*** Opening Excerpt ***
India–Morocco relations are the bilateral ties between Morocco and India. Morocco has an embassy in New Delhi, and Consulates in Mumbai and Kolkata. India operates an embassy in Rabat. Both nations are part of the Non-Aligned Movement.

== Historical ==
Arab Explorer Ibn Battuta from Tangier, Morocco visited Delhi in early 1300s where he was made judge by the Sultan of Delhi Muhammad Bin Tughlaq.

In the United Nations, India supported the decolonisation of Morocco and the Moroccan freedom movement. India recognised Morocco on June 20, 1956 and established relations in 1957. The Ministry of External Affairs of the Government of India states that "India and Morocco have enjoyed cordial and friendly relations and over the years bilateral relations have witnessed significant depth and growth." In January 2017, India wholeheartedly welcomed Morocco’s return to African Union, which has strengthened Africa’s Unity.

==Exchanges and Trade relations==
India was Morocco's 4th largest trading partner 13th largest supplier in the first half of 2021. India is one of the major markets for Moroccan phosphate and its derivatives.

A high-level Moroccan trade delegation led by Ambassador Mohamed Maliki visited India on a six-day visit in November 2021. Maliki declared that the country had a national plan to increase their presence in India. He also announced that the country would open a consulate in Bangalore.
*** Closing Excerpt ***
*** Opening Data listing ***
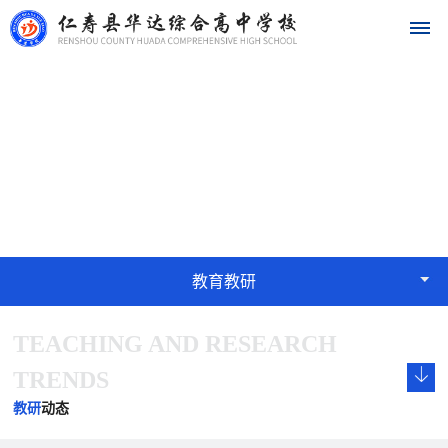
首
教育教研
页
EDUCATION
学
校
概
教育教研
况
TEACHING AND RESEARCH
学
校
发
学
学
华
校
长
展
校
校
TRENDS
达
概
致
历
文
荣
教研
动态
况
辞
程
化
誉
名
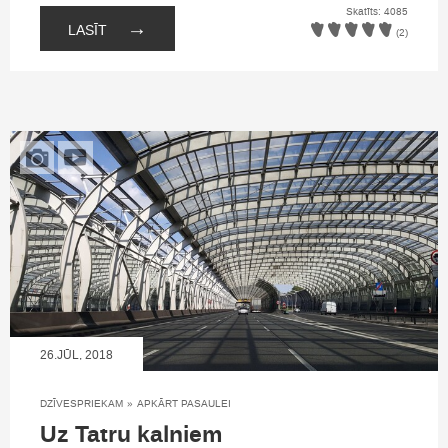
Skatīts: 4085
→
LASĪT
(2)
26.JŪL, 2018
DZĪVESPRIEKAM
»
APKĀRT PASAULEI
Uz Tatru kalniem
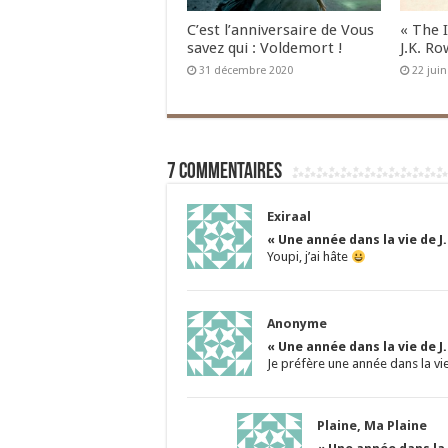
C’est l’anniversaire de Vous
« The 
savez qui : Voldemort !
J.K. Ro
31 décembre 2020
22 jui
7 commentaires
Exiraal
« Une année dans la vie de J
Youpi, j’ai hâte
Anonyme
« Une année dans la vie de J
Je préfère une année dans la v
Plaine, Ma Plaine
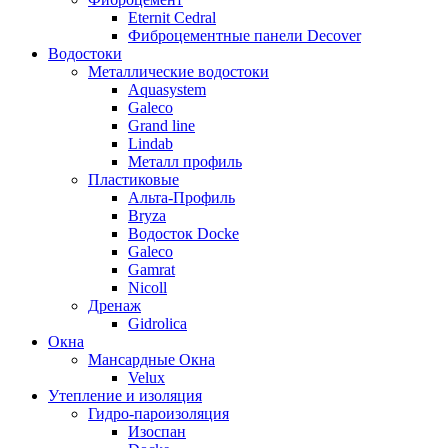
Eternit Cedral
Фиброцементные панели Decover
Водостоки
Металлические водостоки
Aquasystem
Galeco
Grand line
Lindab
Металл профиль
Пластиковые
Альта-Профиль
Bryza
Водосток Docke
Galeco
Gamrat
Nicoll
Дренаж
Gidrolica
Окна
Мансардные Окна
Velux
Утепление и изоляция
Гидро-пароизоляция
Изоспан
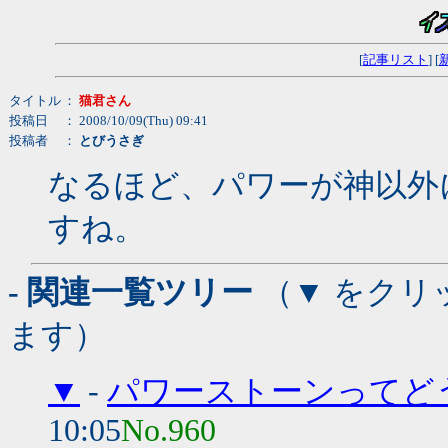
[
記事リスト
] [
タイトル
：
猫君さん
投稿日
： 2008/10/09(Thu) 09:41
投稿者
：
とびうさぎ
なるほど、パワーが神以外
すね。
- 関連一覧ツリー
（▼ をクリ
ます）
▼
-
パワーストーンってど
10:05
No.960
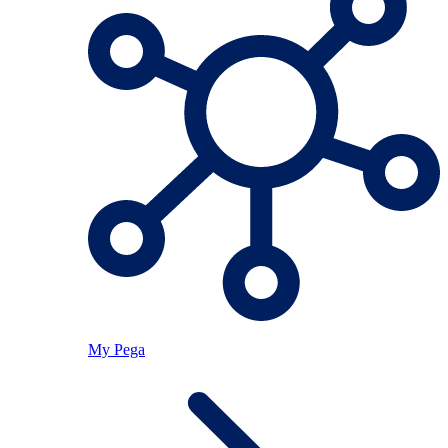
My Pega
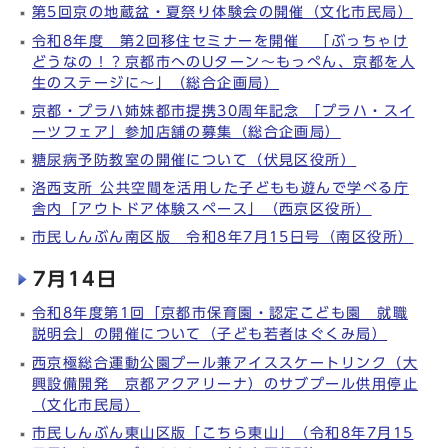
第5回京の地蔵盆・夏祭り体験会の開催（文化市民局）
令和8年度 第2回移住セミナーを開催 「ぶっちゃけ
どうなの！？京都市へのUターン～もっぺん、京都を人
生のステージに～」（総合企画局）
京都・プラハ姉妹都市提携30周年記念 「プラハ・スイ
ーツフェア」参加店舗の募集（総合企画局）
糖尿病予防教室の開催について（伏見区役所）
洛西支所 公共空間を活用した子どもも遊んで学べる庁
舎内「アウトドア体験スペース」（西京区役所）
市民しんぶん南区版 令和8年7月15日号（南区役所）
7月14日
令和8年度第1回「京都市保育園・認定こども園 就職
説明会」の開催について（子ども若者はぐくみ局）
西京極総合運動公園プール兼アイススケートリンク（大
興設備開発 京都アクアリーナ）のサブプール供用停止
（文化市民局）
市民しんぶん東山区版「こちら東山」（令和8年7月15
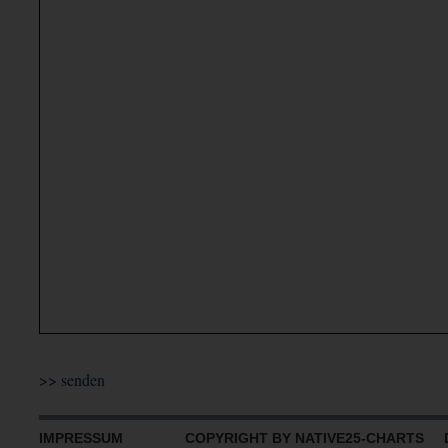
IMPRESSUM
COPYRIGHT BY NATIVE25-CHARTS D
*** Closing Data listing ***
*** Opening Data listing ***
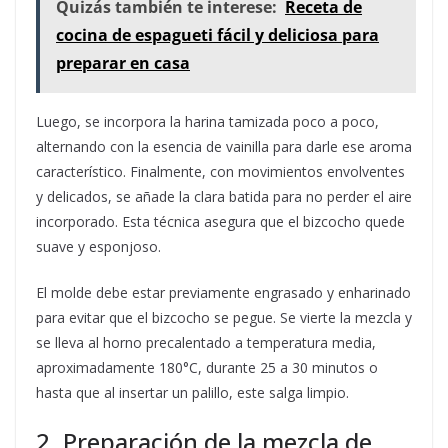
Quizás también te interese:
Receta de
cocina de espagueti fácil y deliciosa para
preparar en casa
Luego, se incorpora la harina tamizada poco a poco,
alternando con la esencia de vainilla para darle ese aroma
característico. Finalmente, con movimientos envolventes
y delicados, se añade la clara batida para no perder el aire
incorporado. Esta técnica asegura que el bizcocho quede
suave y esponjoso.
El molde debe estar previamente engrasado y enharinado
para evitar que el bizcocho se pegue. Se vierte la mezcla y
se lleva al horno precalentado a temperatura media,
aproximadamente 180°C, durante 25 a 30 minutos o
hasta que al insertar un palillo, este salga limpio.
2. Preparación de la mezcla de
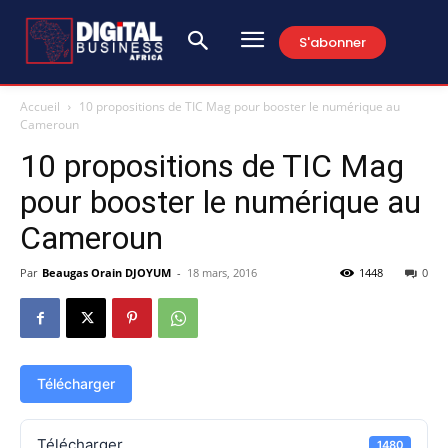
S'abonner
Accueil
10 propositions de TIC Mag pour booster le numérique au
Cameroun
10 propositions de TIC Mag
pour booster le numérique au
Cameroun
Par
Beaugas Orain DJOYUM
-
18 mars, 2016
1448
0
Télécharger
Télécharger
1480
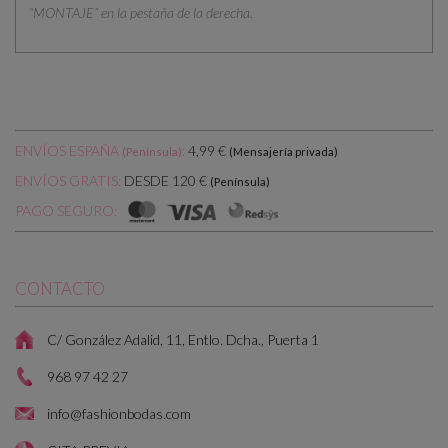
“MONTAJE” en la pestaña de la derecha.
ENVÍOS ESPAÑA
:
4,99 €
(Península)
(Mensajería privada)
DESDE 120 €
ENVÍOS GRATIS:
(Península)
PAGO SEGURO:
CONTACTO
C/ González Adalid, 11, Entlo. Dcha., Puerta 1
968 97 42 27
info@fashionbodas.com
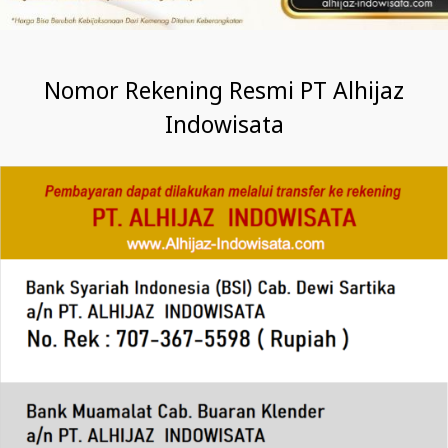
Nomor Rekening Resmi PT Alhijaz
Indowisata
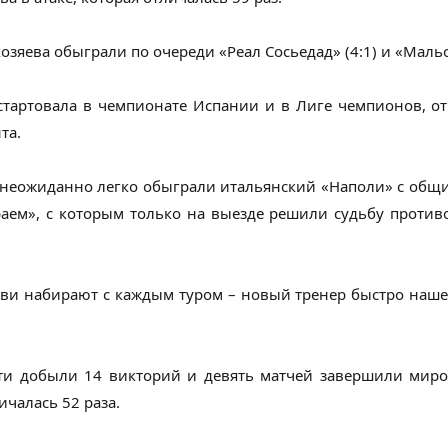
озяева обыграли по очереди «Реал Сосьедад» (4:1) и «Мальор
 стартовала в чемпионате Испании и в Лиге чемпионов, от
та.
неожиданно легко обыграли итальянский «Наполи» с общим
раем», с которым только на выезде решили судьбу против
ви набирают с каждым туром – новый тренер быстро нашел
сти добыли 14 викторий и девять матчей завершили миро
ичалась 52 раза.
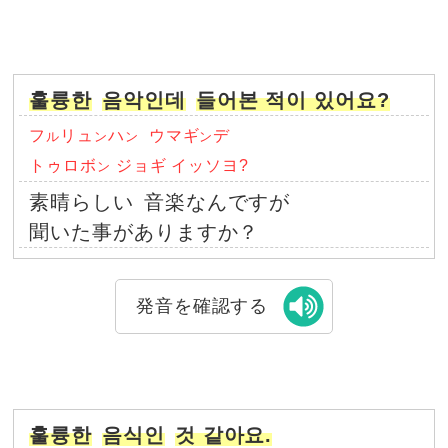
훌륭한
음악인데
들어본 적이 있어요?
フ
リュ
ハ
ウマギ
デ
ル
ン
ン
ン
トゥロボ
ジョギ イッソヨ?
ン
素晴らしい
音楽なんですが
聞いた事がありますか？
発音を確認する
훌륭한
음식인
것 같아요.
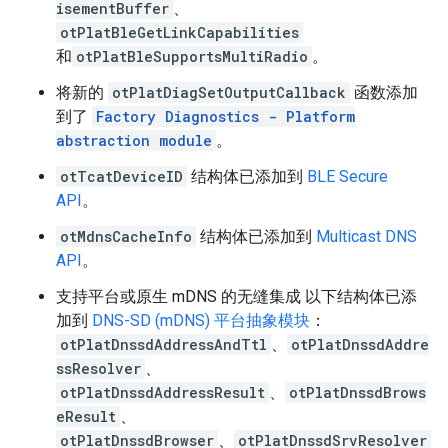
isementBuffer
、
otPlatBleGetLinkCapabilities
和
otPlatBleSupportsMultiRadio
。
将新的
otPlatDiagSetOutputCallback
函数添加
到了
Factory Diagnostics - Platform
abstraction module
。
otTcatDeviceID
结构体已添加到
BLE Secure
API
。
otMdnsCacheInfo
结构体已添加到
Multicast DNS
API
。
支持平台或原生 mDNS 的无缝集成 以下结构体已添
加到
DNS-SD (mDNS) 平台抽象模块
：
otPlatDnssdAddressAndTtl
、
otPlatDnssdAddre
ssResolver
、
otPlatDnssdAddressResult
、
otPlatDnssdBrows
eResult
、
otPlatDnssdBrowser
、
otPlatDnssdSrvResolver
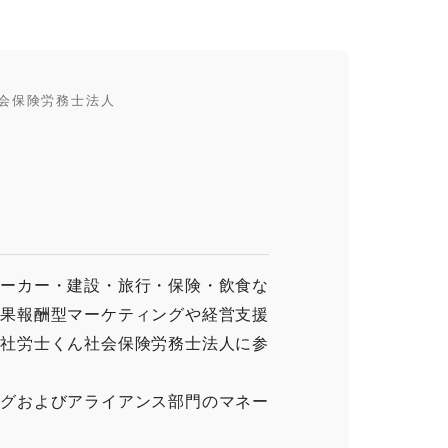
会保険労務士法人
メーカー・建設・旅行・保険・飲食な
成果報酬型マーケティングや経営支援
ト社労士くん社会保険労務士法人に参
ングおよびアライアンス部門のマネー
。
*** Closing Data listing ***
Apply what you read:
**A.** Copy the article on India–Morocco relations from "In the United" to "and its derivatives.", switching "cordial" to "warm".
**B.** Translate this sentence from the article on India–Morocco relations into Spanish: "India recognised Morocco on June 20, 1956 and established relations in 1957."

Activity answers:
**A.**
In the United Nations, India supported the decolonisation of Morocco and the Moroccan freedom movement. India recognised Morocco on June 20, 1956 and established relations in 1957. The Ministry of External Affairs of the Government of India states that "India and Morocco have enjoyed warm and friendly relations and over the years bilateral relations have witnessed significant depth and growth." In January 2017, India wholeheartedly welcomed Morocco’s return to African Union, which has strengthened Africa’s Unity.

==Exchanges and Trade relations==
India was Morocco's 4th largest trading partner 13th largest supplier in the first half of 2021. India is one of the major markets for Moroccan phosphate and its derivatives.

**B.** India reconoció a Marruecos el 20 de junio de 1956 y estableció relaciones en 1957.